3. The configuration of the first nutch-site.xml File above requires an agent value, otherwise jobs may fail

Related Article

Contact Us

The content source of this page is from Internet, which doesn't represent Alibaba Cloud's opinion; products and services mentioned on that page don't have any relationship with Alibaba Cloud. If the content of the page makes you feel confusing, please write us an email, we will handle the problem within 5 days after receiving your email.

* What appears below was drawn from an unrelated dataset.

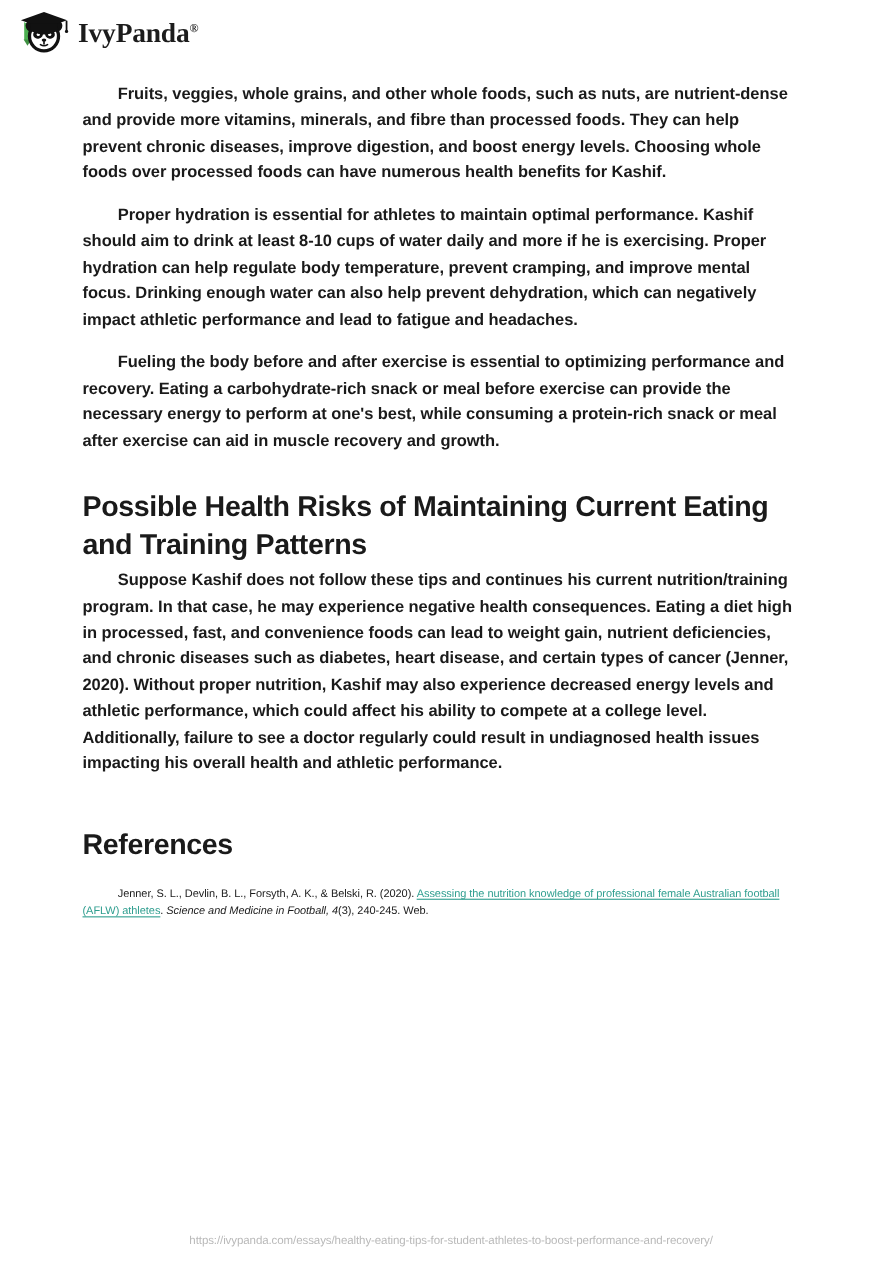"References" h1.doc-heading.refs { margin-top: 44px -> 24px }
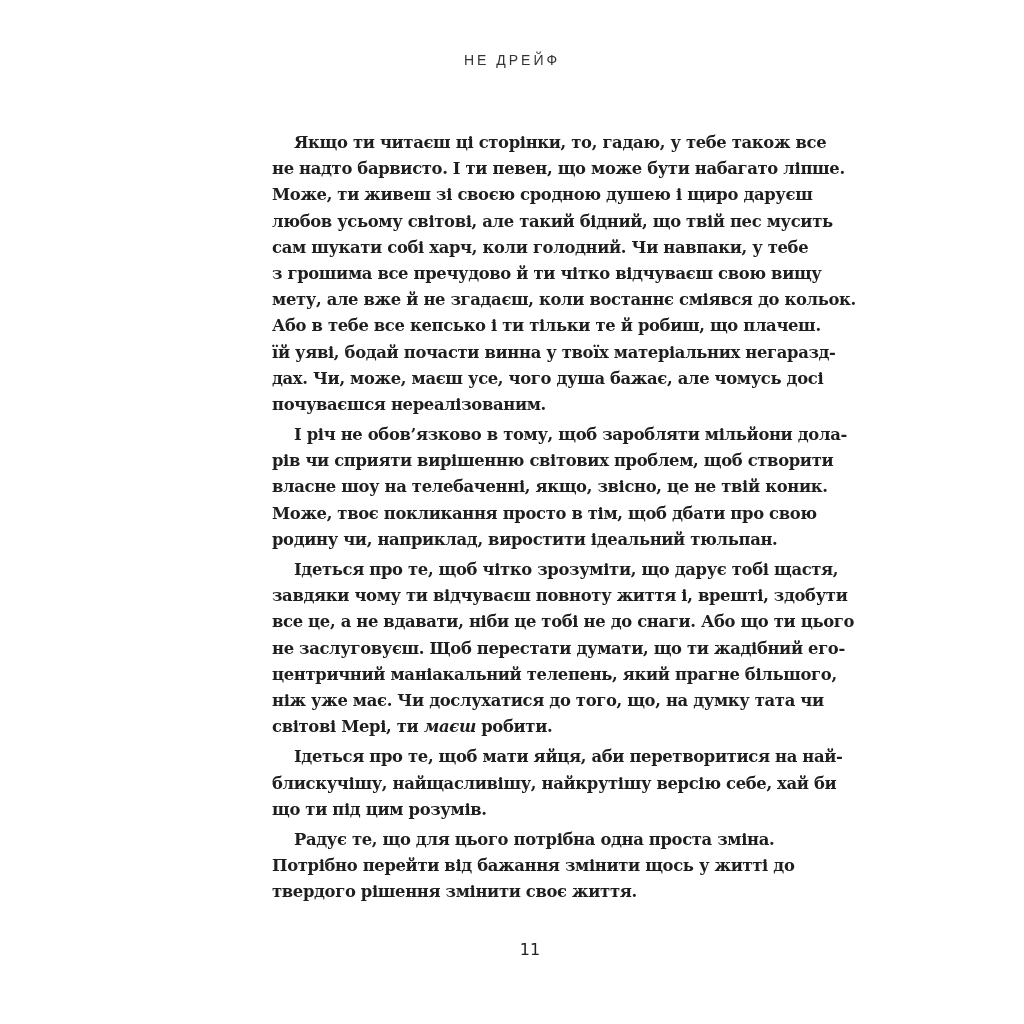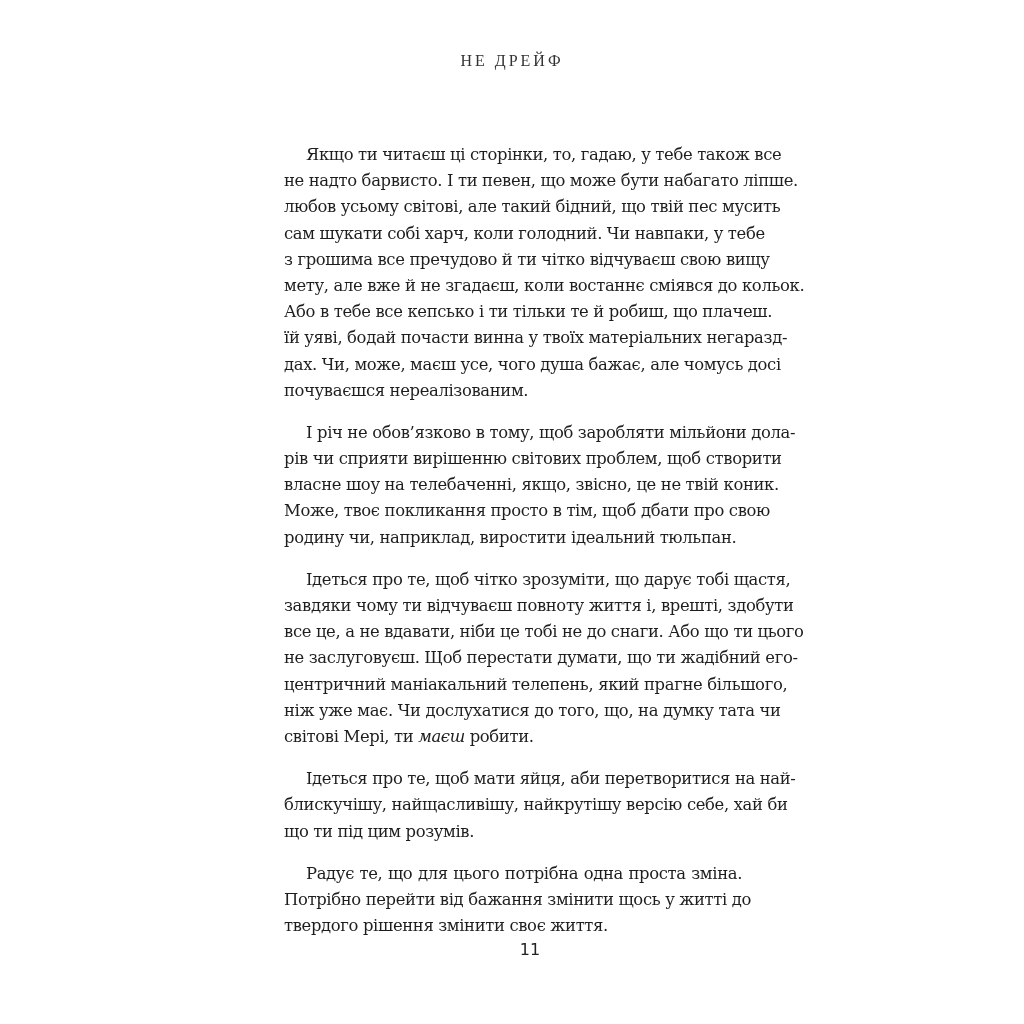"НЕ ДРЕЙФ" .running-head { font-family: Liberation Serif, serif -> Liberation Sans, sans-serif; font-size: 16px -> 14px }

If you find any instances of plagiarism from the community, please send an email to: info-contact@alibabacloud.com and provide relevant evidence. A staff member will contact you within 5 working days.

A Free Trial That Lets You Build Big!

Start building with 50+ products and up to 12 months usage for Elastic Compute Service

  • Sales Support

    1 on 1 presale consultation

  • After-Sales Support

    24/7 Technical Support 6 Free Tickets per Quarter Faster Response

  • Alibaba Cloud offers highly flexible support services tailored to meet your exact needs.